Les interventions récentes de Luc Ferrandez, le maire du Plateau- Mont-Royal, dans le dossier de la circulation automobile ont suscité toute une controverse. Comme j’habite sur le Plateau, j’ai voulu y voir clair. J’ai donc mené ma petite enquête.
Voici mes conclusions : le maire a fait exactement ce que son programme électoral disait qu’il allait faire. Par contre, il n’a pas consulté suffisamment la population avant de mettre en place les mesures annoncées dans son programme.
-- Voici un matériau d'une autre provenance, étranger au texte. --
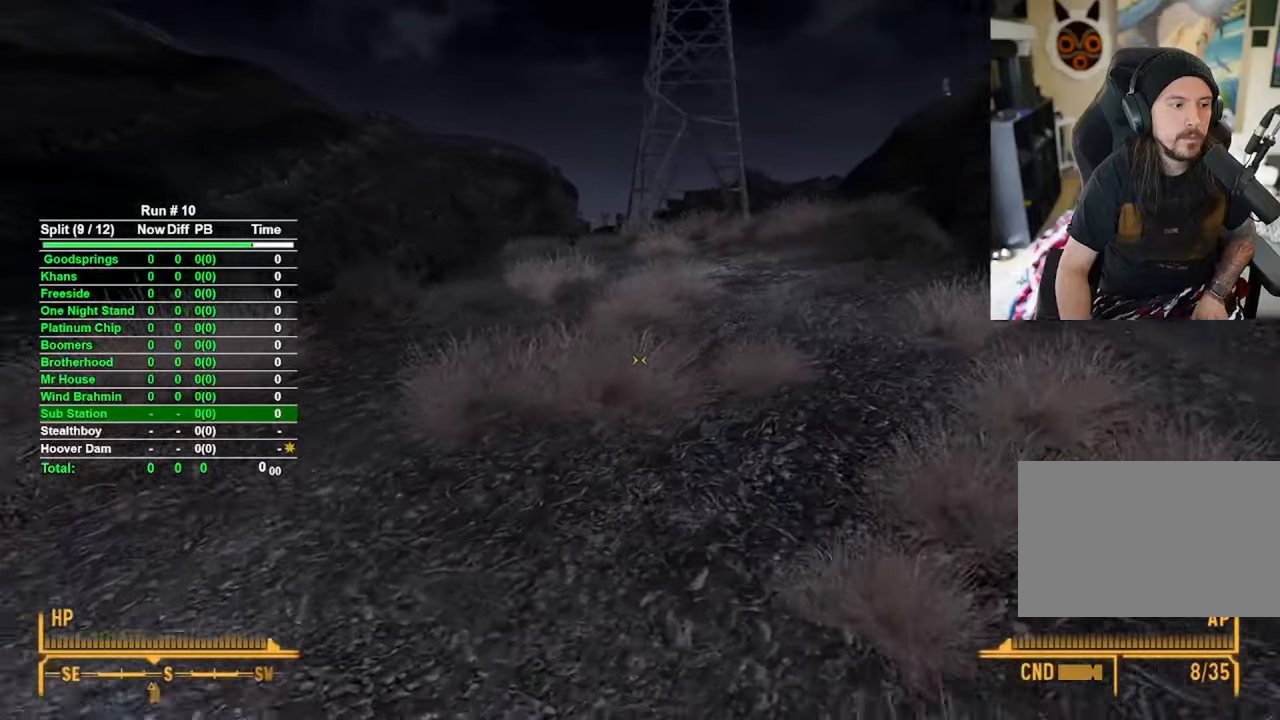
{"keys": ["d", "w"], "mouse": [], "events": []}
On reproche souvent aux politiciens de ne pas tenir leurs promesses… Or, en matière de transport, M. Ferrandez et son parti, Projet Montréal, ont fait exactement ce qu’ils avaient dit qu’ils feraient. La position de M. Ferrandez est en accord avec le consensus de plus en plus évident autour de nouvelles façons de nous déplacer. La semaine dernière, par exemple, la Fédération des chambres de commerce du Québec demandait un moratoire sur le développement autoroutier. Dans un communiqué émis en collaboration avec l’organisation Transit, les chambres de commerce accordent la priorité à la réfection des routes et à l’amélioration des transports collectifs.
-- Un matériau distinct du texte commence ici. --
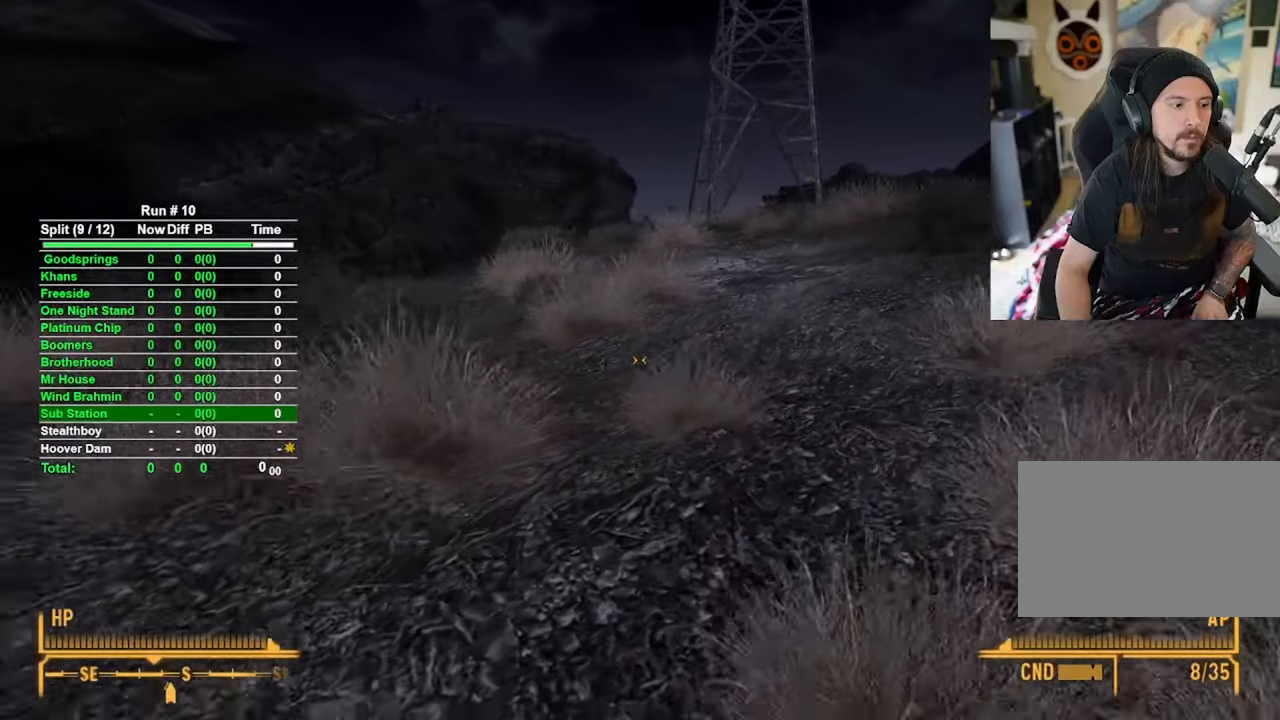
{"keys": ["w"], "mouse": [], "events": [[350, "d", "up"]]}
Un sondage Léger-Marketing montre que la population montréalaise est très divisée quant aux mesures prises par le Plateau : la moitié des gens sont pour, et l’autre moitié contre. Cela vient sûrement du fait que nous sommes très attachés à nos voitures. Mais cela vient aussi du fait que Projet Montréal avait promis de consulter la population sur les mesures qui seraient implantées. Je crois que, sur cette question, M. Ferrandez a failli à la tâche. Il s’agit ici d’une question de démocratie.
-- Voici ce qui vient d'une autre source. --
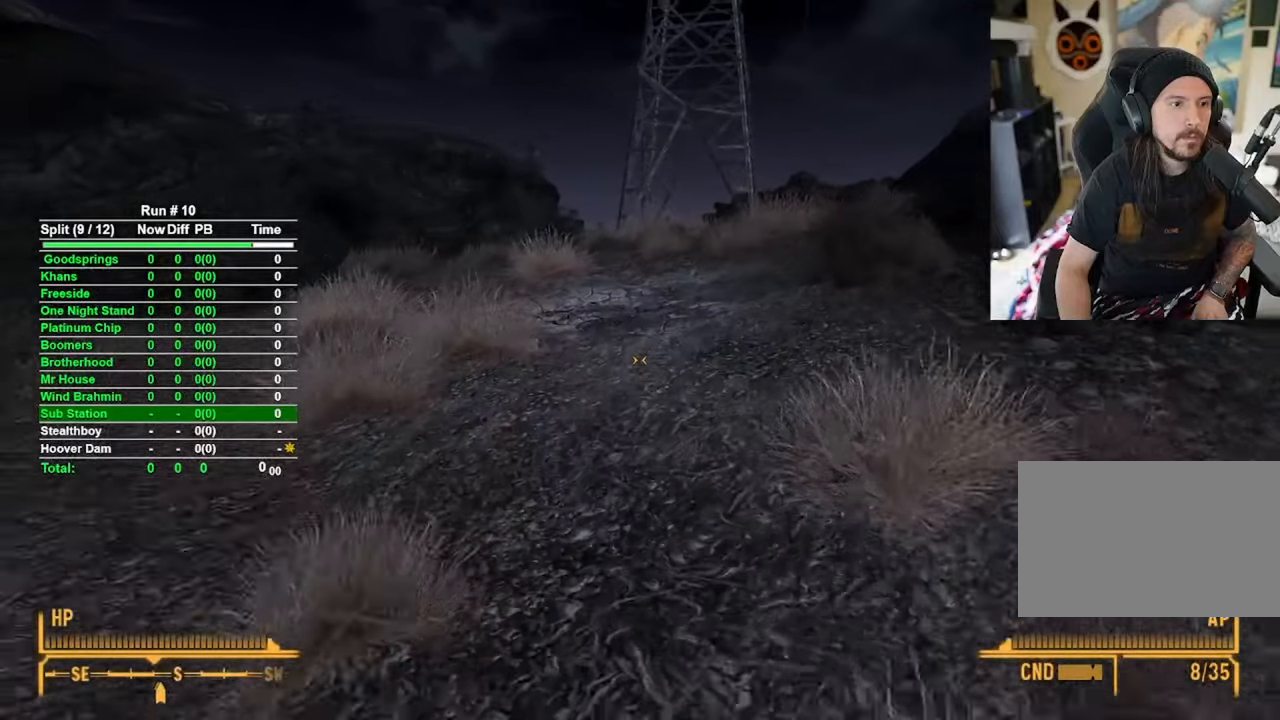
{"keys": ["w"], "mouse": [], "events": []}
Et quand je parle de démocratie, je ne parle pas de quelque chose en surface; je parle de démocratie profonde. Quand je parle de démocratie, je parle d’un processus de consultations, d’échanges et de négociations qui aboutit à l’unité du plus grand nombre.
M. Ferrandez est un homme déterminé; c’est une qualité qu’il faut lui reconnaître. Et il en faut, de la détermination, pour s’attaquer au règne de la voiture solo. Il ne faudrait toutefois pas que cette détermination donne lieu à de l’acharnement.